Methoden aus der Traumatherapie
EMDR (Eye Movement Desensitization and Reprocessing)
Klingt im ersten Moment wie ein Science-Fiction-Konzept. Aber es funktioniert. Du folgst mit deinen Augen einem Punkt hin und her, während du dich an das schmerzhafte Ereignis erinnerst. Und nach und nach, langsam und zermürbend, verliert das Bild seine Macht. Als würde jemand den Horrorlärm leiser drehen.
Somatic Experiencing
Hier geht es darum, den Körper einzubeziehen. Die Therapeutin hat mich immer wieder gefragt: „Wo spürst du das gerade?“ Und ich spürte es: in den Schultern, im Bauch, in den Beinen, die zittern wollten, wegrennen wollten. Stattdessen lernte ich, diesen Impulsen Raum zu geben, ohne mich darin zu verlieren.

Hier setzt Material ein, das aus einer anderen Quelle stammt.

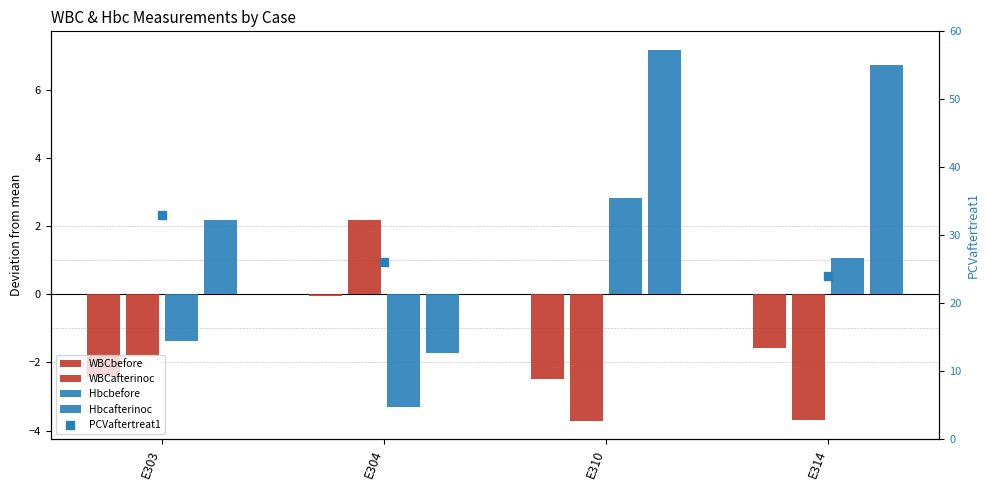

Which series has the widest spread of Y values?

PCVaftertreat1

Achtsamkeits- und Atemübungen
Manchmal ist es so simpel, dass es schon lächerlich klingt. Tief durch die Nase einatmen, langsam durch den Mund ausatmen. Klingt banal, aber glaub mir, wenn dein Herz rast wie verrückt, kann kontrolliertes Atmen das Einzige sein, was dich daran erinnert, dass du hier bist, im Jetzt.
Exposition und Imagination
Dieser Teil ist hart. Du stellst dich deinen Erinnerungen bewusst, tauchst hinein, lässt sie da sein, ohne wegzulaufen. Und in diesem kontrollierten Rahmen lernst du, dass du es überlebst. Dass du nicht stirbst, wenn du dich erinnerst.
Bodyscan und Grounding
Wenn’s richtig schlimm wird, kann es helfen, sich auf die Umgebung zu konzentrieren. Was sehe ich? Was höre ich? Was fühle ich auf meiner Haut? Ich zähle fünf Dinge auf, die ich wahrnehme, und das verankert mich im Hier und Jetzt.

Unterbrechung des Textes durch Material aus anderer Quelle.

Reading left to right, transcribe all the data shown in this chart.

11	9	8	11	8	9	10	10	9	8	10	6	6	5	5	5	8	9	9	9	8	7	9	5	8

Philosophie und Pragmatismus
Wie Rumi einst sagte: „Die Wunde ist der Ort, an dem das Licht in dich eintritt.“ In meiner Sprache heißt das: Genau da, wo es am meisten wehtut, können wir am stärksten wachsen. Aber nur, wenn wir uns dem Schmerz stellen, wenn wir nicht davor weglaufen.

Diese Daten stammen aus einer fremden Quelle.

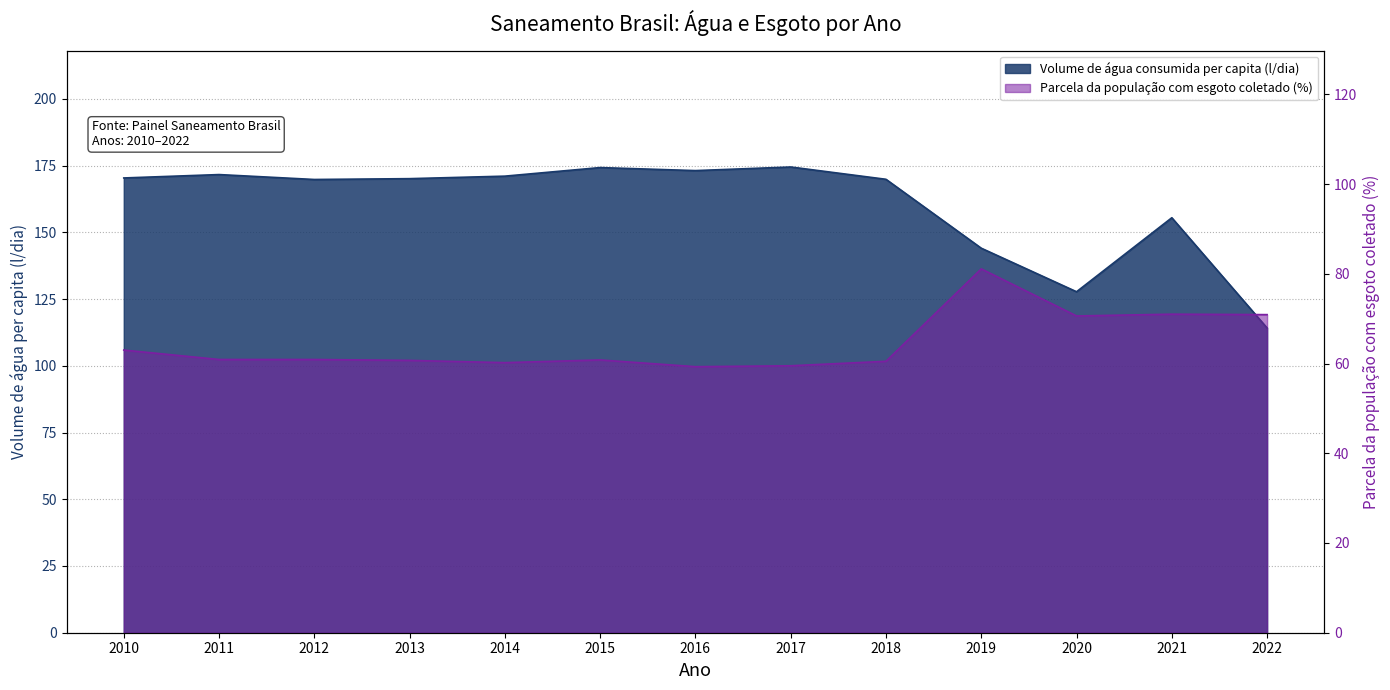

What is the sum of the Volume de água consumida per capita (l/dia) values at 2012 and 2014?

340.8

Der Stoiker Seneca hätte wohl gesagt: „Wenn du den Sturm nicht besiegen kannst, lerne, mit ihm zu segeln.“ In meiner Welt bedeutet das: Ich kann die Flashbacks nicht einfach ausknipsen, aber ich kann lernen, ihnen zu begegnen, ohne mich komplett zu verlieren.
Der Weg durch die Dunkelheit
Es ist ein Prozess. Und ja, es gibt Tage, da denkst du, du hast alles im Griff, und dann kommt ein Geruch, ein Lied oder ein Wort, das dich komplett aus der Bahn wirft. Das ist scheiße und frustrierend. Aber es ist normal. Auch jetzt bald 10 Jahre nach dem Suizid meines Partners.
Manchmal hilft es, laut zu werden, zu fluchen, zu schreien. Manchmal braucht es einfach jemanden, der dich in den Arm nimmt, während du zitternd da sitzt und wartest, bis das Gewitter im Kopf vorüberzieht.
Ich bin kein Freund von Illusionen: Die Narben bleiben. Aber sie können verblassen. Und du kannst lernen, in ihnen nicht nur Schmerz, sondern auch deine eigene Stärke zu sehen.
Mein Fazit
Trauma ist wie ein Schatten, der dich verfolgt. Doch wenn du ihm ins Gesicht siehst, verliert er nach und nach seine Kraft. Jede Therapiemethode ist ein Werkzeug, das dir hilft, das Monster in dir zu bändigen. Du musst nur den Mut haben, es auszuprobieren.
Und wenn die Flashbacks wiederkommen – was sie verdammt nochmal oft tun werden – dann erinnere dich daran, dass du nicht mehr dort bist. Du bist hier. Im Jetzt. Und jeder Atemzug, den du bewusst nimmst, ist ein Schritt weg vom Abgrund, hin zu dir selbst.